If you don't have additional information to track in the Audit (we track the user who made the change, for example, something not on the main tables) then I would contemplate putting the extra Audit ID on the "primary" record itself. Your description does not seem to indicate you are interested in the minor changes to individual tables, but only changes that update the entire entity set (although I may be miss reading that). I would only do so if you don't care about the minor edits though. In our case, we needed to track all changes, even to the related records.
Note that the use of an Audit/Master table has an advantage in that you are making minimal changes to the History tables as compared to the source tables: a single AuditID (in our case, a Guid, although autonumbers would be fine in non distributed databases).
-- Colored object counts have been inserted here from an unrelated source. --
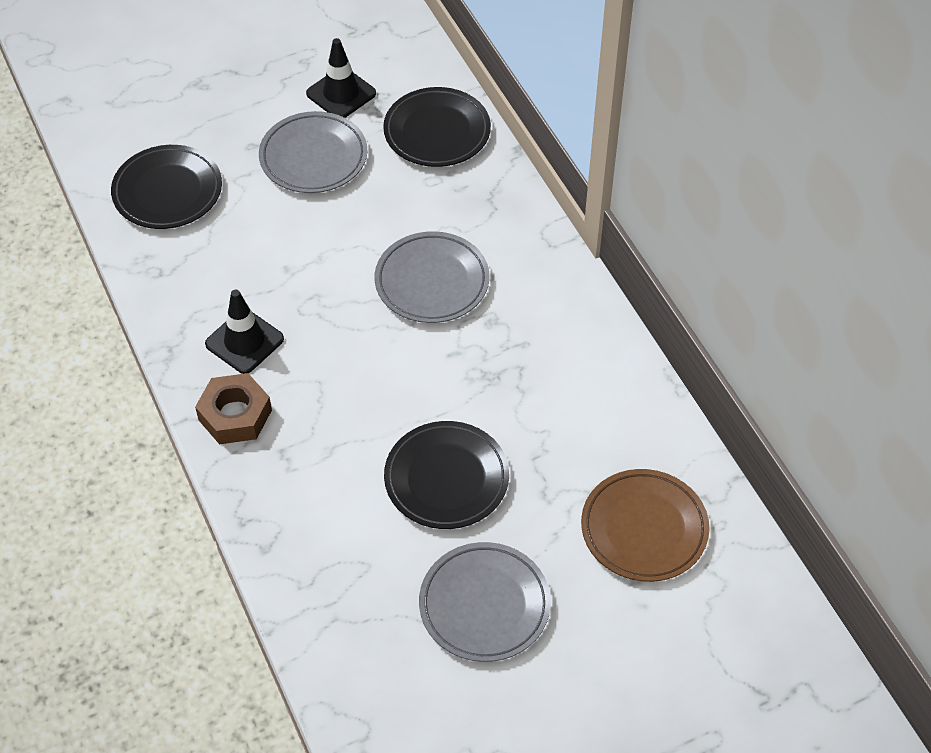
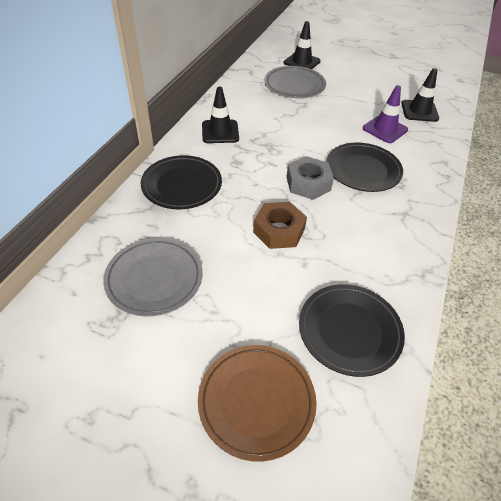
black traffic cone: [205,289,284,374] [306,38,376,118] = 2 -> [202,87,239,143] [284,21,321,69] [401,68,439,122] = 3
grey nut: none = 0 -> [287,156,334,200] = 1
grey plate: [259,111,368,193] [375,231,489,323] [419,542,551,662] = 3 -> [103,238,203,316] [264,66,326,98] = 2
purple traffic cone: none = 0 -> [363,85,408,143] = 1

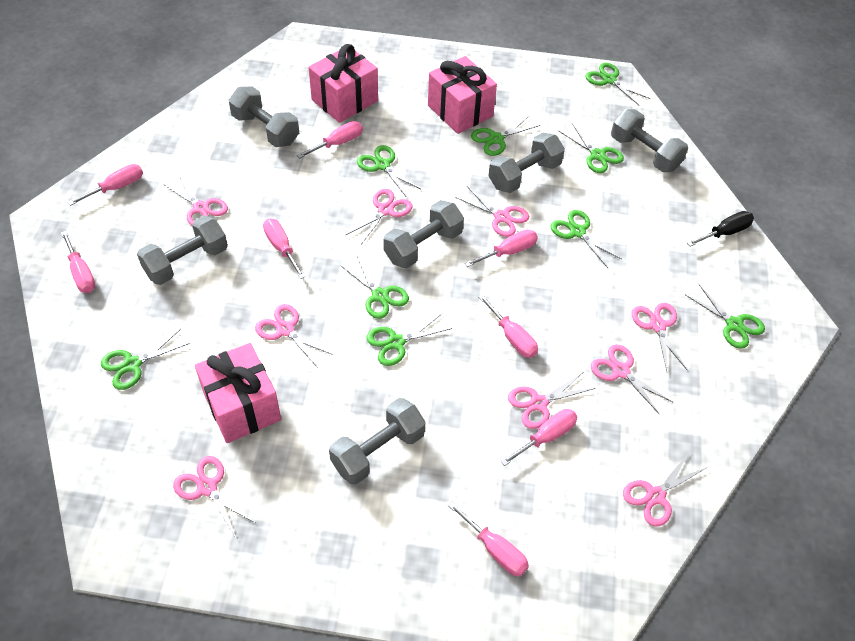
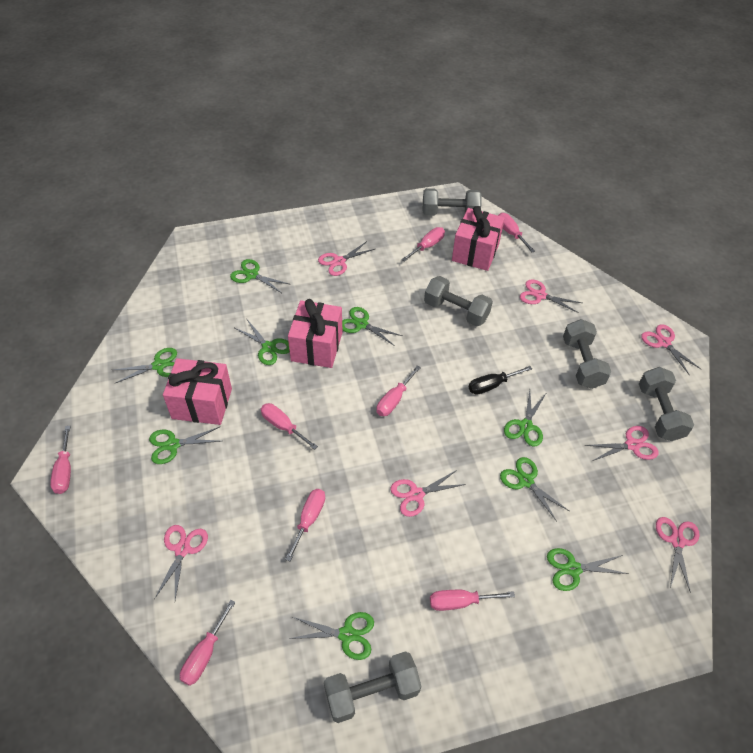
grey dumbbell: [137,216,228,285] [229,87,299,147] [329,398,425,485] [383,200,464,268] [488,132,565,193] [611,109,688,172] = 6 -> [324,651,422,723] [423,188,482,216] [424,276,493,326] [563,319,611,389] [639,367,694,441] = 5
pink scissors: [163,175,228,226] [173,456,255,538] [255,304,333,368] [346,189,413,245] [455,186,529,237] [508,373,595,429] [591,344,674,415] [623,454,706,526] [632,303,687,371] = 9 -> [154,525,208,600] [318,241,375,276] [390,470,466,517] [520,279,582,313] [585,426,659,461] [641,324,701,374] [656,517,699,593] = 7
Can you add a TimeStamp / RowVersion datatype column to the entity master table, and associate all the audit records with that?
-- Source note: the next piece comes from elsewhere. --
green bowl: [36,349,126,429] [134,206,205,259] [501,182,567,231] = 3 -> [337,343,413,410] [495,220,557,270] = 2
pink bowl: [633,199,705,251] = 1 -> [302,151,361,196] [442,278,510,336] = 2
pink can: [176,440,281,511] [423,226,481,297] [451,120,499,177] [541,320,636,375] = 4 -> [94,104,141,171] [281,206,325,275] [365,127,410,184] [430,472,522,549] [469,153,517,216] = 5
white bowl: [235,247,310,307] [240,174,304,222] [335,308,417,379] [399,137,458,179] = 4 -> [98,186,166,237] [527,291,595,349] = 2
But an Update to any of the "child" tables will need to update the Master entity table to force the TimeStamp / RowVersion to change :(
Or stick a GUID in there that you freshen whenever one of the associated records changes.
Thinking that through, out loud, it may be better to have a table joined 1:1 to Master Entity that only contains the Master Entity ID and the "version number" fo the record - either TimeSTamp / RowVersion, GUID, incremented number, or something else.
I think it's a symptom of trying to capture "abstract" audit events at the lowest level of your application stack - the database.
If it's possible consider trapping the audit events in your business layer. This would allow you to capture the history per logical transaction rather than on a row-by-row basis. The date/time is unreliable for resolving things like this as it can be different for different rows, and the same for concurrent (or closely spaced) transactions.
I understand that you've asked how to do this in DB triggers though. I don't know about SQL Server, but in Oracle you can overcome this by using the DBMS_TRANSACTION.LOCAL_TRANSACTION_ID system package to return the ID for the current transaction. If you can retrieve an equivalent SQLServer value, then you can use this to tie the record updates for the current transaction together into a logical package.